Journalism is essential
Ironically, the American Press Institute website itself clearly says what journalism should be: Journalism’s first obligation is to the truth. So, to the extent the first three values fall within the truth umbrella, they’re okay, but the last two are not a justification of contemporary journalism but a confession of bias.
Let’s start with the truth and why journalism is important.
Truth is hard. Politicians lie, press representatives spin, bureaucracies cover up. The reproducibility crisis in science dates back to at least 2005. The average citizen does not have the training or time to dig through claims to sort out fact from spin from wishful thinking from outright lying. We need journalists to view claims skeptically, to interview multiple sources (especially those who disagree with promotors of a viewpoint), review public records, and fight for access to those records (Freedom of Information). Our society and democracy depend on vibrant journalism.
Journalism is losing its way
If journalists think their mission is to Give voice to the less powerful or social criticism they have ceased being journalists and become advocates. There is nothing wrong with advocacy, but being an advocate while pretending to be a journalist is counterproductive: it’s inevitably transparent to the conscientious reader and, rather than convincing anyone of the righteous of the cause will simply cause the reader to discount anything the journalist writes.

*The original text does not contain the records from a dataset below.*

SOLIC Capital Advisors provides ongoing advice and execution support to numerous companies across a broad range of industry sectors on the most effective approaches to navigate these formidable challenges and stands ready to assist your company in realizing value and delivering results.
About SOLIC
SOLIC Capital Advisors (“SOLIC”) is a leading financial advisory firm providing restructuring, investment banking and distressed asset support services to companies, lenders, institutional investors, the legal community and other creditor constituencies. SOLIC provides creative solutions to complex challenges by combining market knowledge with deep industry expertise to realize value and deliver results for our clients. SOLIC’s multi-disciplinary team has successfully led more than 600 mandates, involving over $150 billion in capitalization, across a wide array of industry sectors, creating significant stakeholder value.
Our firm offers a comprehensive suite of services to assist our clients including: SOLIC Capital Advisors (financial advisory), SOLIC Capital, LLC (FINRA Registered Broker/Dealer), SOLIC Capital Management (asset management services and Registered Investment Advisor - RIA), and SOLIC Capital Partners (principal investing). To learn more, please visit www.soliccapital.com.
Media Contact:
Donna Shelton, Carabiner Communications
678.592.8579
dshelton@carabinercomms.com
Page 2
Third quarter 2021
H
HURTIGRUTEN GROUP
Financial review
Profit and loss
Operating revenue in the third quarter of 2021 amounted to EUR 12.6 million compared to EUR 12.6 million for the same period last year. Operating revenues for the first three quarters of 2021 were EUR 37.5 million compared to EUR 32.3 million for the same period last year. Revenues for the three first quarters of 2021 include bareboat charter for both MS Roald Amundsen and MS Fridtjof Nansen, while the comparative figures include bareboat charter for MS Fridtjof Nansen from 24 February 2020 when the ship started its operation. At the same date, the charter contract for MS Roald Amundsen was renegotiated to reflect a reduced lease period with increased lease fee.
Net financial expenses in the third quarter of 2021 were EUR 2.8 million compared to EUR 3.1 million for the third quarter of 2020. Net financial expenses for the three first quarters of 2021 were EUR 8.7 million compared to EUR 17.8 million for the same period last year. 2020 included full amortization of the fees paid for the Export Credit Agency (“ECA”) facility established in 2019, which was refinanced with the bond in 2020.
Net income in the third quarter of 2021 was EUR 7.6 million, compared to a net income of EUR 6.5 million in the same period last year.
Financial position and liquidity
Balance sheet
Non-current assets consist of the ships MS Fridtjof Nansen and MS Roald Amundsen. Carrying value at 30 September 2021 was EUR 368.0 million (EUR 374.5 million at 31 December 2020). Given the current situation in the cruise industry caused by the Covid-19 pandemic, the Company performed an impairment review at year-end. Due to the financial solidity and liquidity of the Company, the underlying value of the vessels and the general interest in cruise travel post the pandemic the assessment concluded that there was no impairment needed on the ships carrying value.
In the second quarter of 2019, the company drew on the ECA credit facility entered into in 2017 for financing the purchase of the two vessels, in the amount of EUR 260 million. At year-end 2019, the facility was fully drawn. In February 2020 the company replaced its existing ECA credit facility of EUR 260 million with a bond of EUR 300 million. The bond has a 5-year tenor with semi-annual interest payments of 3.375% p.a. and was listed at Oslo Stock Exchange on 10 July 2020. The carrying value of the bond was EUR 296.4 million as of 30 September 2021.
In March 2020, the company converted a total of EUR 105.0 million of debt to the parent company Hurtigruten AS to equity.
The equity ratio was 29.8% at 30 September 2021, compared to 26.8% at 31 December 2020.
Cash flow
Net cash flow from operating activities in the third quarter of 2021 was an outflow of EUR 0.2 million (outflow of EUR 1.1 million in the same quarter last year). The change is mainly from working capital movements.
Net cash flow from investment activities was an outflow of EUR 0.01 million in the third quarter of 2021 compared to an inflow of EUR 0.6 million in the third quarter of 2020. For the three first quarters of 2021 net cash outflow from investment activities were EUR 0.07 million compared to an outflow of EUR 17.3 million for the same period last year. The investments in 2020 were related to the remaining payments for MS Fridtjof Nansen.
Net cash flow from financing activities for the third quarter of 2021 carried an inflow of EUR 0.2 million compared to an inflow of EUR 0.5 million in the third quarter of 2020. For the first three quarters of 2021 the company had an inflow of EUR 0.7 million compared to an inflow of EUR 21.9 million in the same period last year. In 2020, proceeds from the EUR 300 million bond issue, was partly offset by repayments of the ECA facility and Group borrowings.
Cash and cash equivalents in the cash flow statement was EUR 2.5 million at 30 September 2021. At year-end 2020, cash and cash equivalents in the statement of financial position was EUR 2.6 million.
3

I currently subscribe to Journal Inquirer, Washington Post and Wall Street, have access to NY Times via a library, and read ctnewsjunkie.com. It’s highly informative to read stories about the same topic or event from multiple sources. Such an exercise makes clear how a journalist can write entirely true things while slanting a story one way or the other. While partisan readers may wholly buy one version or the other, in 2021 we can easily find other viewpoints. As Connecticut Senator Blumenthal foolishly proclaimed because he lied about “serving in Vietnam,” a point critics were quick to remind him after he rolled the quote out. in 2018, falsus in uno, falsus in omnibus (false in one thing, false in everything). Failure of a journalist or publication to scrupulously neutral in their reporting will simply cause us readers to just not believe what they write.
Spare us the melodrama
One of the modern conceits of journalism is Good stories have strong central characters.
No. Stories with “strong central characters” simply reek of spin. Substituting “human interest” for facts. There are seven and half billion people in the world, three hundred million in the USA, and three and half million in Connecticut. Trotting out one to five poignant stories isn’t going to convince me of anything. Don’t get me wrong, I like a good story as much as anyone, but that is what fiction is for. When I’m reading news, I would like facts, thank you very much, and the longer you go on about some persons misfortune the likelier is I’m just going to stop reading and move on.
We’re not stupid
Another conceit is that Good stories provide context.
No. Good stories provide facts. Using the example in the link above, I don’t need you to tell me What is Medicare. I’m old and haven’t been living under a rock my whole life. Even I don’t know what Medicare is, it’s 2021. I can find out if I want to: Wikipedia, Medicare (United States).
“Explaining” what Medicare is probably going to come across as condescending, overly simplified, and possibly biased. Tell me what I don’t know, not what you think I need to know as background.